Text for analysis START

The extent of eosinophil accumulation at a specific site in the
organism is regulated by several mechanisms. One requirement is the
availability of a sufficient number of cells in the blood pool.
Although the mechanisms that govern the egress of eosinophils from the
bone marrow are not fully understood, T-lymphocyte-dependent and
-independent mechanisms have been proposed (4). The second major
requirement is the production of some factors at the specific site,
which signal the eosinophil to leave the bloodstream. The administration of antibody to one of the adhesion molecules,
intercellular adhesion molecule-1, inhibited the eosinophil
accumulation and the development of hyperreactivity, suggesting a role
of the eosinophil-endothelial cell interaction (38). However, it is
assumed that these signals involve specific eosinophil chemotactic
factors (16).
Because the actions of substance P (SP) include vasodilation, vascular
leakage, airway secretion, and contraction of smooth muscles (2, 3) and
because acetylcholine (ACh) regulates airway tone and secretion, SP and
ACh are thought to be potent factors in asthma (3). Bovine bronchial
epithelial cells (BBEC) participate in the inflammatory response in the
airway by releasing chemotactic activity for neutrophils and monocytes
(26-29, 36). However, the role of neuroregulation of the airway
cells for the elaboration of eosinophils is unknown. In the present
study, we demonstrated that BBEC released eosinophil chemotactic
activity (ECA) in response to ACh and SP. These results may suggest the possibility of a role of neuroregulation for the elaboration of ECA, in
addition to the known neural involvement in airway pathophysiology of
asthma.
| |
METHODS |
Culture and identification of BBEC.
BBEC were isolated and cultured by a modification of the methods of Wu
and colleagues (39). Briefly, bovine lungs were obtained from freshly
killed cows. The alveolar and interstitial structures were removed by
teasing, and the bronchi were sectioned into 4- to 7-cm-long pieces.

Text for analysis END
Dataset extract START

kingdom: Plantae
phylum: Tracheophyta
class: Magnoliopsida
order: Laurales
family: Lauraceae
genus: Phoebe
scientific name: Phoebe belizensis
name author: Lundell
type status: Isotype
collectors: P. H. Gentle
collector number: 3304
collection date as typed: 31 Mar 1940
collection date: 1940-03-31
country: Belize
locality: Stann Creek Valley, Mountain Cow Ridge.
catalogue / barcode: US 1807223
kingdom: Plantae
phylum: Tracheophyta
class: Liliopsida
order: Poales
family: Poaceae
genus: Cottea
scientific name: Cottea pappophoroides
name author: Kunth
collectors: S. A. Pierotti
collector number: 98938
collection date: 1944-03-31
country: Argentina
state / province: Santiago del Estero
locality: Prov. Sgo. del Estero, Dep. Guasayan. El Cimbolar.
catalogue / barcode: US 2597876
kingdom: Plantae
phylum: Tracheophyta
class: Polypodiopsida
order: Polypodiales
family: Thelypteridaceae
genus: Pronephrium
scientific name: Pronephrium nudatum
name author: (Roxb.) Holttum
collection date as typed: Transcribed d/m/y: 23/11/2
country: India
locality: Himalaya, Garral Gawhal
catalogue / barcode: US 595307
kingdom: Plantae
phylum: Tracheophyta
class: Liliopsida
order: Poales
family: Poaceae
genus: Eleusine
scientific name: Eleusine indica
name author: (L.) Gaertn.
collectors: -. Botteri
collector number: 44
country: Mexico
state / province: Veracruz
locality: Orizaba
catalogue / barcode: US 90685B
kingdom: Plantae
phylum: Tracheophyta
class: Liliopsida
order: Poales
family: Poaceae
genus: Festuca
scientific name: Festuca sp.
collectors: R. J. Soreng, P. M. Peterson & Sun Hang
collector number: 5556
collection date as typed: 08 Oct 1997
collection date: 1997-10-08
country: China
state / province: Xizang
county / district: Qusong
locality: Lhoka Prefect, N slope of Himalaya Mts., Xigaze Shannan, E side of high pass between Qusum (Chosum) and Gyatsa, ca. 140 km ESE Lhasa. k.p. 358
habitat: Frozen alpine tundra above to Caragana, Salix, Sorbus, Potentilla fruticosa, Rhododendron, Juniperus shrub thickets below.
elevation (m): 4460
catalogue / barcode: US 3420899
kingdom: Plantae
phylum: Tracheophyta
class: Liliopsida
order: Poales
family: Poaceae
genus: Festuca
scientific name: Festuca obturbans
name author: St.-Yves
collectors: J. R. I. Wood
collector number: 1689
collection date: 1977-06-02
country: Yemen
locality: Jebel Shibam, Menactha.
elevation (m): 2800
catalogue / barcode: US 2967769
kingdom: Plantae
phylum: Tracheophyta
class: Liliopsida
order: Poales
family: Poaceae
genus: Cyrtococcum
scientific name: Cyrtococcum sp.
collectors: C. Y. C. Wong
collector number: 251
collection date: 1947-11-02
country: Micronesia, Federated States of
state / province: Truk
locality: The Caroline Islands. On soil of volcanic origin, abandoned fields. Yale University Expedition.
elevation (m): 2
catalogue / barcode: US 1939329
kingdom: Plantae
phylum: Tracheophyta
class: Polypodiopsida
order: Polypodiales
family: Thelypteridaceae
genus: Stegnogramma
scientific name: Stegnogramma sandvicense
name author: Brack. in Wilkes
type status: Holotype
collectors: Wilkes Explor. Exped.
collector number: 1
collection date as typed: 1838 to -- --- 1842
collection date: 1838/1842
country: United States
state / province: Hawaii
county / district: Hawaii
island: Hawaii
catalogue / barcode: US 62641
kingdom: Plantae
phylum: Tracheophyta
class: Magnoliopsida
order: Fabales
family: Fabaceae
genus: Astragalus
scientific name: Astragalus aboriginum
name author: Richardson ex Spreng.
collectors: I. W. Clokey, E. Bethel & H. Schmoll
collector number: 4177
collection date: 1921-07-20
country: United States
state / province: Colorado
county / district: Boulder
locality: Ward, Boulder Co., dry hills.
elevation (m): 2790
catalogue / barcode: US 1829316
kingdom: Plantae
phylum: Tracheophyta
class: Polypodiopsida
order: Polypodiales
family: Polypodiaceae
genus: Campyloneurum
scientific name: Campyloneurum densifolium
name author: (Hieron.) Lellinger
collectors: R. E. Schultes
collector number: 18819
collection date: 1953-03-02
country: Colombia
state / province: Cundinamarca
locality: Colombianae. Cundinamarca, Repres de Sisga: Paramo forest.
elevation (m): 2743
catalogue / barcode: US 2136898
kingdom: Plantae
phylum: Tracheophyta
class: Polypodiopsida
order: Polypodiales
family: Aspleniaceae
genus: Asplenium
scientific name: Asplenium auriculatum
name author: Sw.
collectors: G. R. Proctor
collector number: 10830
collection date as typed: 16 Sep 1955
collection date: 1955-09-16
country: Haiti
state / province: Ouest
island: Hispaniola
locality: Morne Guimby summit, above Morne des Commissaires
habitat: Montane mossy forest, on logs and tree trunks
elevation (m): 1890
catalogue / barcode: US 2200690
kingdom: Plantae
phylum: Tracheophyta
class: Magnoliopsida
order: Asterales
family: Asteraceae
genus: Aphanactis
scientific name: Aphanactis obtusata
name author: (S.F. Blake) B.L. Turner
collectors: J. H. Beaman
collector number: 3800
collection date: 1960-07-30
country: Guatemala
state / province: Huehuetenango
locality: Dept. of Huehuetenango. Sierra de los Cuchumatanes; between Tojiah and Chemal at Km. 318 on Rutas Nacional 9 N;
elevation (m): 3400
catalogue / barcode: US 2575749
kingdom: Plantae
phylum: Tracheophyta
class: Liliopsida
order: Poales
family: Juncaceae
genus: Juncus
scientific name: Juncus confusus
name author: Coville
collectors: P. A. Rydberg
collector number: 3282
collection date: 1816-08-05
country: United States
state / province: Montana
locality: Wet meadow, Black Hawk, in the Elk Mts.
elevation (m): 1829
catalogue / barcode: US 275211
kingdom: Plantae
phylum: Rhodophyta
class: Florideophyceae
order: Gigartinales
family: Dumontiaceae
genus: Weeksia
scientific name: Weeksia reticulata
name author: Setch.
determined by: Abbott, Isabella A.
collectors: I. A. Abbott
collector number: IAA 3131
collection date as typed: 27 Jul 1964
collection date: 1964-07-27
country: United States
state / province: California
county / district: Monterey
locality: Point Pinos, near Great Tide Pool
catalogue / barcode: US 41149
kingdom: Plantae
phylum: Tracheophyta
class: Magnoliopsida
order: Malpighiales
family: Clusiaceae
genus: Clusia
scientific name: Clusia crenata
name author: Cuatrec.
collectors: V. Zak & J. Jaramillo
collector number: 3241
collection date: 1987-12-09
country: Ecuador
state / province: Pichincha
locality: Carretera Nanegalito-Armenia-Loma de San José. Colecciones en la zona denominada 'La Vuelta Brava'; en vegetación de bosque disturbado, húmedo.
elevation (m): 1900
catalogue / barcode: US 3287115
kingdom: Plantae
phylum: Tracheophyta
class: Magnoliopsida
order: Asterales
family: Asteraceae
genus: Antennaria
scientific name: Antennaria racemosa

Dataset extract END

Required work:
1: Please explain, in one to three sentences, why the eosinophil text says SP and ACh are thought to be potent factors in asthma.
2: Pick up the eosinophil text after its final sentence and carry its account of the methods forward.
The collected data is separate material and has no connection to the eosinophil text.

Answers by item:
1: Substance P is considered a potent factor because its actions include vasodilation, vascular leakage, airway secretion, and contraction of smooth muscles. Acetylcholine is considered one because it regulates airway tone and secretion.

2:
The sectioned bronchi were then incubated overnight at 4°C in
Eagle's minimum essential medium (GIBCO, Grand Island, NY) with 0.1%
bacterial protease (Streptomyces griseus, type XIV; Sigma
Chemical, St. Louis, MO). The BBEC were recovered by washing the
epithelial surface of the bronchi. The recovered cells were suspended
at 2.0 × 106 cells/ml in medium 199 (GIBCO) supplemented
as previously described (28). Then 1.5 ml of BBEC suspension were added
to a 35-mm-diameter tissue-culture dish (Corning, Corning, NY) and
cultured at 37°C in 5% CO2 atmosphere. The
tissue-culture dish was not coated with any types of substratum of
extracellular matrix protein. With the use of these techniques, the
cultured cells were identified as epithelial cells by staining with
anti-keratin antibody (ICN Immunological, Lisle, IL), and these cells
were histologically and functionally competent as previously reported
(28, 29). BBEC monolayers cultured as above formed dome by
phase-contract microscope, and tight junctions were assessed by
electron microscope and blocked albumin permeability. Transepithelial
resistance was 412-487 
· cm2 (457 ±
32 · cm2, n = 6 experiments)
cultured on Transwell plates.
Exposure of BBEC to ACh and SP.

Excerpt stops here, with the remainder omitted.